Dans certaines communes, les derniers mètres pour amener la fibre jusqu'aux habitations ne sont pas si simples. Des travaux chez les particuliers sont souvent nécessaires et ils peuvent être particulièrement coûteux, allant jusqu’à plusieurs milliers d’euros parfois – la charge financière totale revenant au particulier. « Certains refusent de faire les travaux, d’autres ne peuvent tout simplement pas », indique la vice-présidente de l’Avicca.

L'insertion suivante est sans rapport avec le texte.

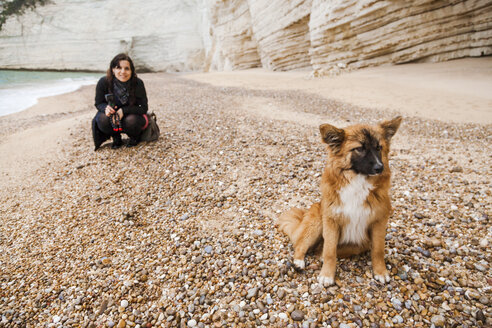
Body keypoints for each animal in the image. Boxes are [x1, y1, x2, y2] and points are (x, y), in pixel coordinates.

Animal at [278, 116, 402, 286]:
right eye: (359, 148)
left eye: (379, 147)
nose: (379, 167)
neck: (358, 182)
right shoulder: (331, 221)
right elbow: (330, 251)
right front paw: (327, 275)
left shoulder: (378, 222)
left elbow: (378, 250)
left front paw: (380, 272)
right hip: (317, 223)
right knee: (302, 245)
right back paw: (298, 261)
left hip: (358, 244)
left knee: (321, 250)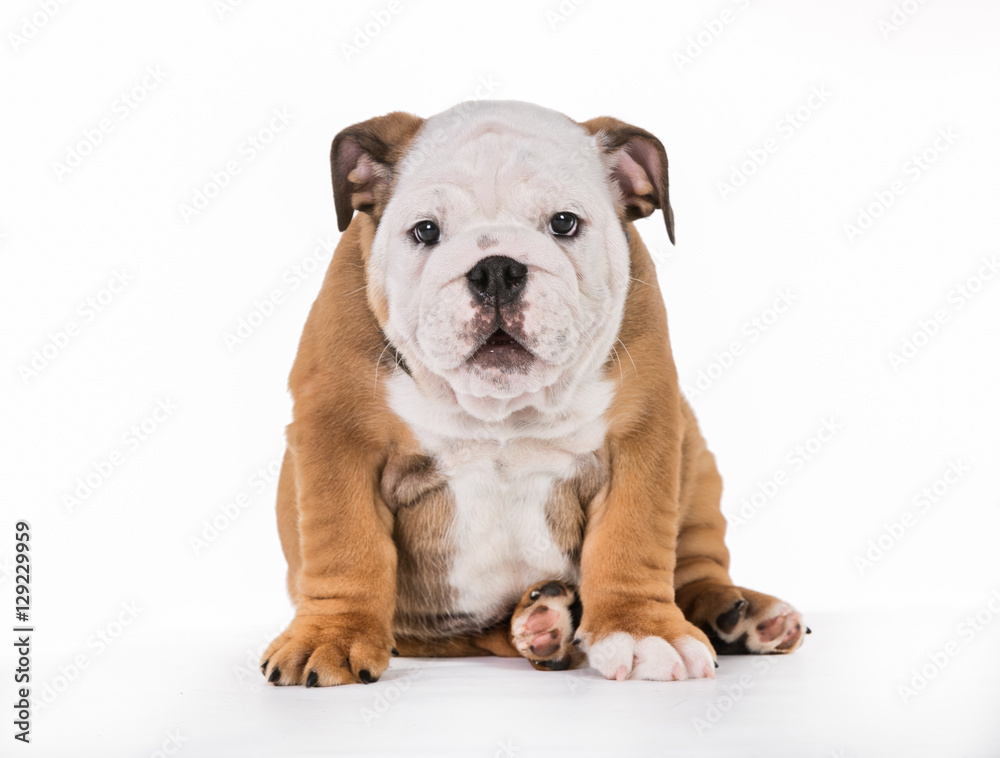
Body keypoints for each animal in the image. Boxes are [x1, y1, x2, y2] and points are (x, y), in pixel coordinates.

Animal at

Jusqu’ici rien n’était prévu pour ces particuliers. Mais comme l’a souligné Gaël Sérandour, directeur adjoint des Investissements numériques de la Caisse des dépôts, une ligne budgétaire a été prévue dans le projet de loi de finances 2025 pour « traiter cette problématique du domaine privatif ». En effet, on peut lire dans la présentation de ce dernier qu’une « expérimentation à hauteur de 16,1 millions d’euros sera lancée en 2025 afin d’évaluer le coût des raccordements complexes dans le domaine privé. » On ne sait pas encore si cette expérimentation proposera des chèques raccordements pour les particuliers ni même si elle sera maintenue lors de l’examen du texte mais c’est un « premier élan », reconnaît Gaël Sérandour qui ajoute qu’il est indispensable cependant « d’aller plus loin ».
Pour franchir une nouvelle étape, l’Avicca et InfraNum plaident depuis plusieurs années pour la « création d’un Fonds de péréquation des réseaux optiques » (lire Maire info du 15 mars 2023). Par ailleurs, le dispositif mutualisé de financement du génie civil porté et proposé par la Banque des Territoires n’a pas été concrétisé. La question des raccordements complexes dans le domaine public comme privé n’est donc que très partiellement traitée. « Ce qui nous manque c’est du courage et que l’État soit là, avec les collectivités et l’ensemble de la filière », a conclu Séverine Reynaud.